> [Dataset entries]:

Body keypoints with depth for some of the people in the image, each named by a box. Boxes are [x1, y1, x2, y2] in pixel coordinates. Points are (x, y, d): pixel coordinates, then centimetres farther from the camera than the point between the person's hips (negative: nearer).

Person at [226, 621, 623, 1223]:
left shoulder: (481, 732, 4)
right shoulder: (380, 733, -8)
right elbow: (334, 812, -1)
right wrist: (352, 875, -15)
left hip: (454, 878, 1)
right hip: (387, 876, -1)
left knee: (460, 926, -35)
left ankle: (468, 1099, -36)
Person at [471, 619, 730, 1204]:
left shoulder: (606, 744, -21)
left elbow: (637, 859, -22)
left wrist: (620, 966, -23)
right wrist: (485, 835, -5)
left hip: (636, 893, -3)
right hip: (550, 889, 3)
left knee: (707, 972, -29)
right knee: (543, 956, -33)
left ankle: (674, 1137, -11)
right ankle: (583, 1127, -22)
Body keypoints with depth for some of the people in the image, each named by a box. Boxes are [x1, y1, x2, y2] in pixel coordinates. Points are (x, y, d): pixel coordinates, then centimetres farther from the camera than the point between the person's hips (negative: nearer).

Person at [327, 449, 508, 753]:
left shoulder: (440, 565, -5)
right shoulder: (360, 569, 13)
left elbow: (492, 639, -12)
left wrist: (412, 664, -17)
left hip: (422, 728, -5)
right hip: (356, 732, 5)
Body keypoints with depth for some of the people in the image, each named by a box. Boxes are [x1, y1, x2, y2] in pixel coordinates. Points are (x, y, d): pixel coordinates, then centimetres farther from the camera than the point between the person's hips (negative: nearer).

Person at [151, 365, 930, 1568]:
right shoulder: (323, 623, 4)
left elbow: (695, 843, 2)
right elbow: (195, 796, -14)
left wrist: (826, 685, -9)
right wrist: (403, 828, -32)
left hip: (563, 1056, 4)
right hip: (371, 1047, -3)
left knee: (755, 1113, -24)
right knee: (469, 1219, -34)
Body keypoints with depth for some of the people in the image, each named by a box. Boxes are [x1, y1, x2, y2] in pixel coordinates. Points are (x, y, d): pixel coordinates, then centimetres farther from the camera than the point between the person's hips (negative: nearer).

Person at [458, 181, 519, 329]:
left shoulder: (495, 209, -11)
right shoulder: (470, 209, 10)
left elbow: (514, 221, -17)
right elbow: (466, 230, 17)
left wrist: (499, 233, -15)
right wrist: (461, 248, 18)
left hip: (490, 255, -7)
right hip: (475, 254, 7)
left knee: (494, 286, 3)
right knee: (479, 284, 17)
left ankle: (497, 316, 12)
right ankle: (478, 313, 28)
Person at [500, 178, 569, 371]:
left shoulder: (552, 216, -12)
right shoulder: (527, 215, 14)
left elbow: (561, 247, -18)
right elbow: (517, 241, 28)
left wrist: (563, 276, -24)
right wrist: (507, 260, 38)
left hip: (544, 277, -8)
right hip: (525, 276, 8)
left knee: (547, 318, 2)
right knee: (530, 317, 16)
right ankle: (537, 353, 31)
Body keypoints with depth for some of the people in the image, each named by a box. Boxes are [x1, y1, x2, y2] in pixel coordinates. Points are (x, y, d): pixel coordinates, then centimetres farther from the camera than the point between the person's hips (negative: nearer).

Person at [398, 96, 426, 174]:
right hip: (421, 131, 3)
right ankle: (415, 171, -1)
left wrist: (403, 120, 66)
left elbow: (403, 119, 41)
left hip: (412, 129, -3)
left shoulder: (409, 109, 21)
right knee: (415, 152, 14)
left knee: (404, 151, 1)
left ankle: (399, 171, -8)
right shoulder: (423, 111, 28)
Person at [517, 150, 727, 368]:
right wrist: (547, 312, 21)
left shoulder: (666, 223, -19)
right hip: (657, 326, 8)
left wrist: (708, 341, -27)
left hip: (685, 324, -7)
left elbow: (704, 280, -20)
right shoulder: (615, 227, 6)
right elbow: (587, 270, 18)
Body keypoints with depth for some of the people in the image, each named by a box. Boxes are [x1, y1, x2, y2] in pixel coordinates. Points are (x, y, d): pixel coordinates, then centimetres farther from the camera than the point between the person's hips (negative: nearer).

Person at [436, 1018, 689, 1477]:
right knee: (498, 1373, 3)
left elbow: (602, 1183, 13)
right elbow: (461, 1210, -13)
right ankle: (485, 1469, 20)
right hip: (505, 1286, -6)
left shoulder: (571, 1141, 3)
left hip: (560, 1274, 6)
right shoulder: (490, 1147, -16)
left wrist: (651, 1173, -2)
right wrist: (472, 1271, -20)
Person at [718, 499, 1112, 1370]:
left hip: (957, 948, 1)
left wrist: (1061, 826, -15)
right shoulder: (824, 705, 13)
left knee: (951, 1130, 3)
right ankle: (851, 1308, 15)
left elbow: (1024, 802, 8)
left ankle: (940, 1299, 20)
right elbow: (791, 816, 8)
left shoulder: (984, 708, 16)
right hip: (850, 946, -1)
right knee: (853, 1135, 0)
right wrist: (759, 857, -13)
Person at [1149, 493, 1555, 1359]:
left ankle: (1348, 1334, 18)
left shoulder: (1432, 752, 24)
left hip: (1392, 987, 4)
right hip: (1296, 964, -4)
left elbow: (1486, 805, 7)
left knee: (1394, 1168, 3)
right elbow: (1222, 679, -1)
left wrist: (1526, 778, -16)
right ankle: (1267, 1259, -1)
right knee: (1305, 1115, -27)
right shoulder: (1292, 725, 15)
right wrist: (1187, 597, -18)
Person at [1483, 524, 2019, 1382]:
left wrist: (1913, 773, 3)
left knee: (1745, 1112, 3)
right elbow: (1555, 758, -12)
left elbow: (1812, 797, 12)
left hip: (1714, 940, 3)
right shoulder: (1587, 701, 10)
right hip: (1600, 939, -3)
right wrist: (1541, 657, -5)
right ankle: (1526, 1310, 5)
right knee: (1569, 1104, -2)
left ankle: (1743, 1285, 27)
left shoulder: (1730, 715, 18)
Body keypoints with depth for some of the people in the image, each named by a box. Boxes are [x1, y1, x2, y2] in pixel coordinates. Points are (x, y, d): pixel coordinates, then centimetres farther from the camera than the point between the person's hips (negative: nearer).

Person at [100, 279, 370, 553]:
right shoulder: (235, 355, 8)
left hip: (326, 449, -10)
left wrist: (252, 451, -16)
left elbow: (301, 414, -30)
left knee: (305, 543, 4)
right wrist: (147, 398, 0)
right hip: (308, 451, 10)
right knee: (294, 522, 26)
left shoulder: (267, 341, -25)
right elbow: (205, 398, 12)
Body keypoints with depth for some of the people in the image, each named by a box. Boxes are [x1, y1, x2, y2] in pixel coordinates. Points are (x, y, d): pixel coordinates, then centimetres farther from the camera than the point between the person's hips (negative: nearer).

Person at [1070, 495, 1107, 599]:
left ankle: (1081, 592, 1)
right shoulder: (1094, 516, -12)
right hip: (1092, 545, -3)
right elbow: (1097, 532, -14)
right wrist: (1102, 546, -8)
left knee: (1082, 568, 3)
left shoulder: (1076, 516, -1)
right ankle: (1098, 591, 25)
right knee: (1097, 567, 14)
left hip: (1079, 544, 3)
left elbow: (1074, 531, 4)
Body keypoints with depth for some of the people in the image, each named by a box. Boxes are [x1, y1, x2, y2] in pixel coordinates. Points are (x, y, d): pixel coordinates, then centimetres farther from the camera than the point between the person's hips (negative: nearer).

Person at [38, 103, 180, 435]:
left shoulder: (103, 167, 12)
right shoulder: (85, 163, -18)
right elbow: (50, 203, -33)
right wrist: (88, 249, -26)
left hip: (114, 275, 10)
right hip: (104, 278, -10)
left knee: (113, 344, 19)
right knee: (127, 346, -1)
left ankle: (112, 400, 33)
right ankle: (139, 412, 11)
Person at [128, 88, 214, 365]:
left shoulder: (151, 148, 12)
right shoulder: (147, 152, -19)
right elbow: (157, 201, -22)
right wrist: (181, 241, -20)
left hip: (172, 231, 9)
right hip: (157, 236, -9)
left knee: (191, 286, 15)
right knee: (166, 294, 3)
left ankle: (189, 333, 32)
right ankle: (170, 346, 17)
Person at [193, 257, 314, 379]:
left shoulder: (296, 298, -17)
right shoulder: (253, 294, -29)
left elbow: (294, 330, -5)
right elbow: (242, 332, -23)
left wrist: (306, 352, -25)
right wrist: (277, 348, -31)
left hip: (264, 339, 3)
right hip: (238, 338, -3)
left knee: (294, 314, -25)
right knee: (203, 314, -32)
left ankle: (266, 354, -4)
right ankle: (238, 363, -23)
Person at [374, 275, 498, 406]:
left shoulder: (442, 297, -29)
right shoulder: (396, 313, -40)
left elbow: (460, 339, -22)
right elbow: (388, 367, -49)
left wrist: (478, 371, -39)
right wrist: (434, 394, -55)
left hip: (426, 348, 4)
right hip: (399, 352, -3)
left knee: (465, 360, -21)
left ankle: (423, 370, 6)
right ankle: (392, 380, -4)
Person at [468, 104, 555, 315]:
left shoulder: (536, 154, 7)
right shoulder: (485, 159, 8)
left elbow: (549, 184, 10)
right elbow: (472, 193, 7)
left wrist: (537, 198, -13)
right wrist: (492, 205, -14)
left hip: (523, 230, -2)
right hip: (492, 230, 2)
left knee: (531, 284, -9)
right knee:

> [EXERCISE GOAL]: Beginning with the line that holds "left shoulder: (536, 154, 7)", copy the entries exactly to their last line, and leave out every earlier line.

> [ANSWER FOR THE TASK]:
left shoulder: (536, 154, 7)
right shoulder: (485, 159, 8)
left elbow: (549, 184, 10)
right elbow: (472, 193, 7)
left wrist: (537, 198, -13)
right wrist: (492, 205, -14)
left hip: (523, 230, -2)
right hip: (492, 230, 2)
left knee: (531, 284, -9)
right knee:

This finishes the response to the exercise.